I have a special love for hearing piano trios (i.e., with bass and drums), and, in later years, Walton made many recordings in that format. But in Walton’s case, there’s a particular joy in hearing him play behind horn soloists, as in the obscure 1967 recording by the trumpeter Donald (Blackjack) Byrd. On this tune, “Eldorado,” Walton sticks close to the rhythm of the melody but seems to be hearing inside the heads of the soloists (especially the tenor saxophonist Hank Mobley—I wish their interplay had gone on for several more choruses). In his own solo, he used the insistent rhythm to loosely tether freewheeling inspirations until he meshes gears in a sultry, straightforward blues jaunt.
In 1986, in this concert from Japan (seen in the above clip) with the alto saxophonist Jackie McLean and the trumpeter Woody Shaw, Walton, in his superb solo, does something similar: taking off from a bluesy strut, he breaks into an overflowingly melodic mode and touches base with swing before spinning out piquantly out-of-phase chords and teeming note-torrents.

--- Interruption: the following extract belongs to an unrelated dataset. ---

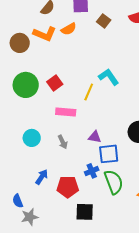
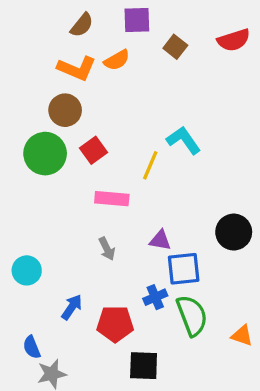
brown circle: (20, 43) -> (65, 110), moved
cyan circle: (32, 138) -> (27, 270), moved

Walton was as significant a composer as he was a performer. He played on the tenor saxophonist Clifford Jordan’s quietly majestic, even modestly era-defining, 1973 recording “Glass Bead Games,” and contributed two compositions to the session—“Shoulders” and “Bridgework”—which are two of my all-time favorite jazz compositions, ones that exemplify their time and capture the essence of jazz moods while also posing an awesome challenge: to improvise on themes that are already perfect.
The very status of that great album (I’ve got the CD but fondly recall the double-LP from Strata-East, an exceptional, short-lived, artist-run record label) tells a remarkable and troubled story, of the glory and curse of “jazz” itself. Some musicians dislike that word (Ahmad Jamal distances himself from it, Nicholas Payton utterly repudiates it), but the underlying question is the range of musical styles that jazz implies. Walton’s latter-day music wouldn’t have been out of place in his performances from more than fifty years ago. The recording with Jordan—coming, as it did, at a moment when both the avant-garde and pop-tinged fusion were getting the bulk of attention (the former, from critics; the latter, from audiences)—is a summing-up of a post-bop manner that had already become traditional. This self-consciously historicist distillation, with compositions dedicated to elder greats, make a claim for that manner as newly yet definitively classical.
All art forms reach their point of crisis, regarding their own conventions and the acceptance of the public. The prospect of further progress depends on a self-conscious reassessment of the art’s history, and the open field of radical possibilities leads to a congealing of taste around earlier styles that arose in response to specific conditions that no longer exist. But the trends of an art form are one thing, the lives and experiences of artists another. Walton negotiated just such a divide with integrity and invention, which doubles his place in the music’s history.